**GOALS**.
**1)** In the forum thread on drought and almonds, how many acres does Honey-4-All say were planted within 5 miles of their place this winter?
**2)** Which lines of the entries contain the string "shorter"? Extract each of them, treating uppercase and lowercase letters as different.

[begin SELECTED PASSAGE]

# Drought vs Almonds



## johnwratcliff (Feb 24, 2015)

Unfortunate this is a problem that no one will address in California or at a federal level. They have been out of water for years. It's sad for many. But as long as people can buy almonds they will be needed.


----------



## Honey-4-All (Dec 19, 2008)

Don't believe the hype 100% 

4000 acres planted within 5 miles of my place this winter......... The way I look at it there's a major shortage of skilled help to run another 10,000 hives....

Two or three offers a week for our place. More calls from realtors than package buyers.

600 acre places selling for 30k for dirt only..... Thats per acre.

At those prices they will find water..... And bees. 


EL Loco


----------



## Duncan MacLeod (Jul 24, 2014)

Honey-4-All said:


> Don't believe the hype 100%
> 
> 4000 acres planted within 5 miles of my place this winter......... The way I look at it there's a major shortage of skilled help to run another 10,000 hives....
> 
> ...


But it's got to be a bubble, right? The latecomers are buying and planting on the lure of past pay outs, even in the face of grim future prognosis. Feels like there is a crash coming....don't know exactly what it will look like.


----------



## high rate of speed (Jan 4, 2008)

That's what they said about grapes here in Cali to.vineyards are still getting planted.


----------



## beemandan (Dec 5, 2005)

Duncan MacLeod said:


> But it's got to be a bubble, right?


It has that feel to it yet.....several decades ago I spent a few weeks in CA and looked at the real estate ads in various newspapers....and couldn't believe that such outrageous prices could continue for very long. Yet here we are....as I said.....decades later and the prices are higher than ever. I wouldn't bet my future on them continuing to find enough water.....but I wouldn't bet against it either.


----------



## beemandan (Dec 5, 2005)

johnwratcliff said:


> Unfortunate this is a problem that no one will address in California or at a federal level.


 What is the solution?


----------



## jim lyon (Feb 19, 2006)

It's one of those situations where economic growth and environmental concerns collide. My understanding is there is lots of water in Northern California but the Salmon runs and environmental laws take precedence. I would think at some point the water shortage is going to reach critical mass and that is when things will get really interesting.


----------



## JRG13 (May 11, 2012)

There could be a bubble, but the drought may cut supply somewhat, which always increases demand which is why acreage will increase around 3% in the next couple years, even with the drought. Lot of guys moving up from the south since our water is a little more stable as well. I have no sympathy for the trees in the desert drying up, they were told no permanent crops a long time ago, but hey, with this market, I guess it was worth the risk during the good years.


----------



## JRG13 (May 11, 2012)

Jim,

I won't argue about fish vs. people aspect, but no matter what, the fish always get the short end of the stick anyways when you look at the data. They never hold enough water for them, but you don't destroy entire ecosystems so you can water some trees for export commodities that were planted in functional deserts. I don't see preserving natural habitat over the needs of greed and people as being extremist which people seem to be labelling conservation as these days. If it was all about getting water to the people, perhaps I would change my opinion, but when the water districts are making hundreds of millions on it, it kind of sours the whole thing.


----------



## jim lyon (Feb 19, 2006)

[end SELECTED PASSAGE]
[begin DATA PROVIDED]

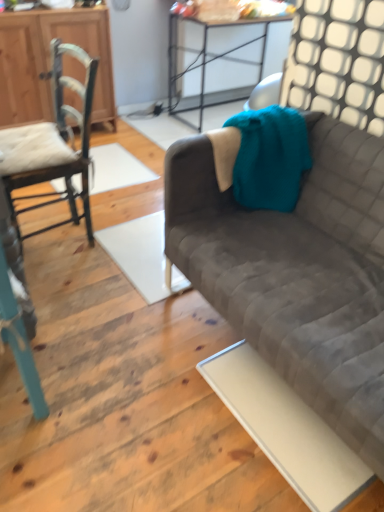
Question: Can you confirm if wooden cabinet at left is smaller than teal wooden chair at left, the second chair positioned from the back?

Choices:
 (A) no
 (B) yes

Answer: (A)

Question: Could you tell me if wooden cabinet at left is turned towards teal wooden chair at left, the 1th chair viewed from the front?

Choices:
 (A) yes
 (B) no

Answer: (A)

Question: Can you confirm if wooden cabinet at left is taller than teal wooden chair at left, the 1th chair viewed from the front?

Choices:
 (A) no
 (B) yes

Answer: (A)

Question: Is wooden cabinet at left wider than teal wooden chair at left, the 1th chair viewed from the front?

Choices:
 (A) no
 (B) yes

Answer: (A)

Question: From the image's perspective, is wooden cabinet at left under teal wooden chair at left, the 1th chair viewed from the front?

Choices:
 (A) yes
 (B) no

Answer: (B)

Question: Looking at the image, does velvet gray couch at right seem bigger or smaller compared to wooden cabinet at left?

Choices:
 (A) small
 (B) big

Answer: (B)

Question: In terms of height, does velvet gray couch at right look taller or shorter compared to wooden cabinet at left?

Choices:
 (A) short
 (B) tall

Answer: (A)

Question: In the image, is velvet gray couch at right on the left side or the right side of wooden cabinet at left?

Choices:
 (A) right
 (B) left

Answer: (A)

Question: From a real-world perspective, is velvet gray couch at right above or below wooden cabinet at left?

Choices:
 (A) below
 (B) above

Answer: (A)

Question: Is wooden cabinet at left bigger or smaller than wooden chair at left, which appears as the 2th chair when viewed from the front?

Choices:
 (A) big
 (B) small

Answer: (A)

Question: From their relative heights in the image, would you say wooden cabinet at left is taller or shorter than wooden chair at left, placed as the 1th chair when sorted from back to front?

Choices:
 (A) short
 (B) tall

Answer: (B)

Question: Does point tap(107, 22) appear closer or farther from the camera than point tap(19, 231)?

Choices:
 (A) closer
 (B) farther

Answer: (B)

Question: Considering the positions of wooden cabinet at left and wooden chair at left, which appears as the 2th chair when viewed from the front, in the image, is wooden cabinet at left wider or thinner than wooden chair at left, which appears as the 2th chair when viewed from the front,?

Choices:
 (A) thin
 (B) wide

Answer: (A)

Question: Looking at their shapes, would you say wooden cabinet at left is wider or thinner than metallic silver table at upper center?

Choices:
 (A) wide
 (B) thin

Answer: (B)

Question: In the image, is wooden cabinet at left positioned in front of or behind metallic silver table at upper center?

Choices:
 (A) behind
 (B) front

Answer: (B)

[end DATA PROVIDED]

**SOLVED TASKS**.
**1)** 4000 acres.

**2)**
Question: In terms of height, does velvet gray couch at right look taller or shorter compared to wooden cabinet at left?
Question: From their relative heights in the image, would you say wooden cabinet at left is taller or shorter than wooden chair at left, placed as the 1th chair when sorted from back to front?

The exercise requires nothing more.